Standing Orders (Public Business) [22 October 2015]

The Leader of the House said in July 2015 that EVEL would ensure that English MPs had their voice recognised within the Union.

The perceived grievance that somehow MPs from outside England pose an insidious influence on English affairs is totally incorrect. If MPs in England want a particular piece of legislation, they have the numbers to ensure that it progresses. With 533 of the 650 Members, English votes already have the capability to win every single time.

House of Commons Library research shows that between 2010 and 2015, the majority votes of English MPs matched the majority votes of the UK as a whole in 99% of Divisions. Yet the UK Government are pressing ahead with a major constitutional change that will fundamentally change the relationship between this House, Scotland, Wales and Northern Ireland.

It is next to impossible to identify all the knock-on effects of EVEL on Scotland. One piece of legislation does not lead to one direct outcome: legislation is non-linear. My hon. Friend the Member for Perth and North Perthshire (Pete Wishart) said it best when he gave evidence to the Procedure Committee last month. He told it that, in taking forward EVEL proposals, the Leader of the House was using

“The most massive sledgehammer to crush the tiniest of nuts.”

The UK Government have indicated that EVEL is primarily an issue of fairness, and I fully concur that fairness should be a central principle in debating any constitutional change.

I believe, for example, that it is fair for Scotland’s decision on our membership of the European Union to be respected and that under no circumstances should we be dragged out of the EU without the consent of the people of Scotland. Scotland should also have a fair say on UK national infrastructure projects, such as the expansion of Heathrow airport. Despite Scotland’s financial contribution to such projects, the hon. Member for Milton Keynes South (Iain Stewart) stated that it could be deemed an English-only issue. Heathrow is an important issue to Scotland, yet our voice could be greatly weakened in the debate. Constitutional fairness should apply equally to all parts of the UK and it is worth remembering that the current UK Government did not receive an electoral mandate from the people of Scotland, Wales or Northern Ireland.

I hope that the concerns raised by SNP Members are not misconstrued. Indeed, we fully support the rights of our friends and neighbours in England to a more representative and vibrant democracy. The independence referendum campaign made Scotland the most exciting and politically engaged part of the UK, and we believe that people in England could also benefit from greater control over the issues that affect their lives and from a Parliament that is more responsive to their needs. However, the Government should not increase the rights of one group of people by decreasing the rights of others.

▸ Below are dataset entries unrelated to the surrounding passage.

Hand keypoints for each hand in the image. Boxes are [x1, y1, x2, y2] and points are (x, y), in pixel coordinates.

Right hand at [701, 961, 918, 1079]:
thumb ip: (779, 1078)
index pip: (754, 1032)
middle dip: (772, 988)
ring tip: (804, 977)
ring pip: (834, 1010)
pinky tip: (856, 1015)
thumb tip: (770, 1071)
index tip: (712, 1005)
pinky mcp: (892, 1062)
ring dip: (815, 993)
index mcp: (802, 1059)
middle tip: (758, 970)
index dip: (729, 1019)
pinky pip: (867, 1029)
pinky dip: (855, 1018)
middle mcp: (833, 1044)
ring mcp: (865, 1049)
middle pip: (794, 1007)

Ultimately, the proposals will only hasten Scottish independence, and for that I am truly grateful. EVEL is ill conceived. It will unnecessarily politicise the Speaker, and for that reason alone it should be rejected. In the meantime, I cannot argue in favour of a proposal that would decrease Scotland’s voice in this place and I hope that the proposals will be abandoned. I urge the Government to use this opportunity to move the UK towards a genuine, federal system of government, instead of the piecemeal and inadequate constitutional measures we have seen thus far. I say to the people of England: you are not too wee, you are not too poor—and on that I shall leave it.